Encyclopedia of Analytical Chemistry
How to Cite
Wong, C. S. and Elmayergi, B. H. 2009. Chiral Environmental Contaminants. Encyclopedia of Analytical Chemistry. .
- Published Online: 15 DEC 2009
This article highlights techniques by which the enantiomers of chiral environmental pollutants can be separated and quantified. A large number of organic chemicals are chiral and exist as pairs of mirror images called enantiomers. These chemicals include legacy persistent organic pollutants (POPs) (e.g. polychlorinated biphenyls (PCBs)) and pesticides (e.g. dichlorodiphenyltrichloroethane (DDT)), as well as current-use pesticides (e.g. pyrethroids), flame retardants (e.g. hexabromocyclododecane), and pharmaceuticals (e.g. ibuprofen). Understanding the environmental behavior of chiral xenobiotic compounds is important because enantiomers of a chiral compound may have different biological and toxicological effects, which must be delineated for accurate risk assessment of hazards, if any, posed by such chemicals.

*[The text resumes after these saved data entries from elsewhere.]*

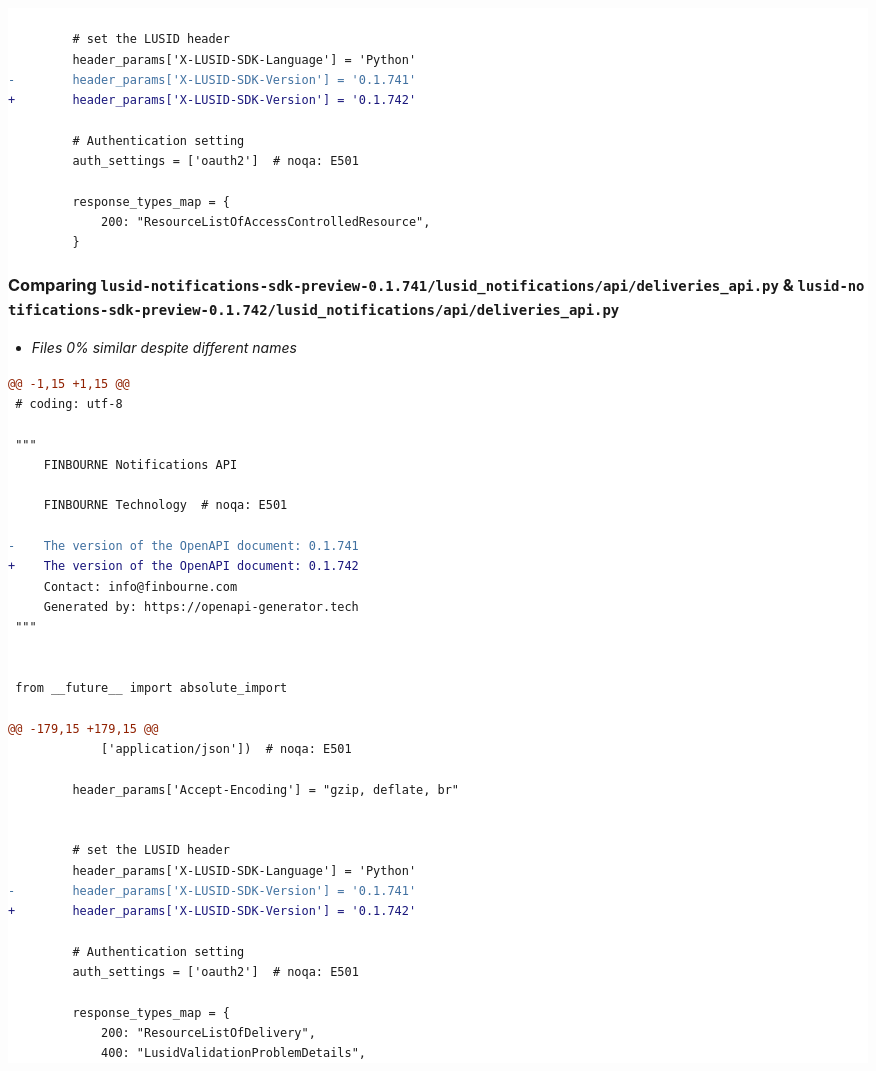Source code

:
 ```diff
 
         # set the LUSID header
         header_params['X-LUSID-SDK-Language'] = 'Python'
-        header_params['X-LUSID-SDK-Version'] = '0.1.741'
+        header_params['X-LUSID-SDK-Version'] = '0.1.742'
 
         # Authentication setting
         auth_settings = ['oauth2']  # noqa: E501
 
         response_types_map = {
             200: "ResourceListOfAccessControlledResource",
         }
```

### Comparing `lusid-notifications-sdk-preview-0.1.741/lusid_notifications/api/deliveries_api.py` & `lusid-notifications-sdk-preview-0.1.742/lusid_notifications/api/deliveries_api.py`

 * *Files 0% similar despite different names*

```diff
@@ -1,15 +1,15 @@
 # coding: utf-8
 
 """
     FINBOURNE Notifications API
 
     FINBOURNE Technology  # noqa: E501
 
-    The version of the OpenAPI document: 0.1.741
+    The version of the OpenAPI document: 0.1.742
     Contact: info@finbourne.com
     Generated by: https://openapi-generator.tech
 """
 
 
 from __future__ import absolute_import
 
@@ -179,15 +179,15 @@
             ['application/json'])  # noqa: E501
 
         header_params['Accept-Encoding'] = "gzip, deflate, br"
 
 
         # set the LUSID header
         header_params['X-LUSID-SDK-Language'] = 'Python'
-        header_params['X-LUSID-SDK-Version'] = '0.1.741'
+        header_params['X-LUSID-SDK-Version'] = '0.1.742'
 
         # Authentication setting
         auth_settings = ['oauth2']  # noqa: E501
 
         response_types_map = {
             200: "ResourceListOfDelivery",
             400: "LusidValidationProblemDetails",
```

In addition, chiral chemicals are markers of biochemical activity in the environment, as enantiomer compositions are unaffected by physical and chemical processes but can change from differential enantiomer interactions with other chiral molecules (e.g. enzymes). For these reasons, the chirality of environmental pollutant occurrence, fate, and effects has been studied since the 1990s, when analytical capacity to measure chiral chemicals became widely available. We discuss major techniques for separating pollutant enantiomers including gas chromatography (GC), high-performance liquid chromatography (HPLC), and capillary electrophoresis (CE). Enantioselective analytical separations are often coupled to mass spectrometry (MS) and tandem mass spectrometry (MS/MS) for quantification under environmentally relevant conditions (i.e. low concentrations to parts per trillion and below, in highly complex matrices such as wastewater and biological tissues). Issues involving sample preparation, data handling, and quality assurance/quality control are also described. Finally, we also illustrate applications of enantiomer-specific measurements to gain insights into pollutants affecting environmental processes that could otherwise not be obtained, such as assessing pollutant biodegradation and delineating pollutant sources.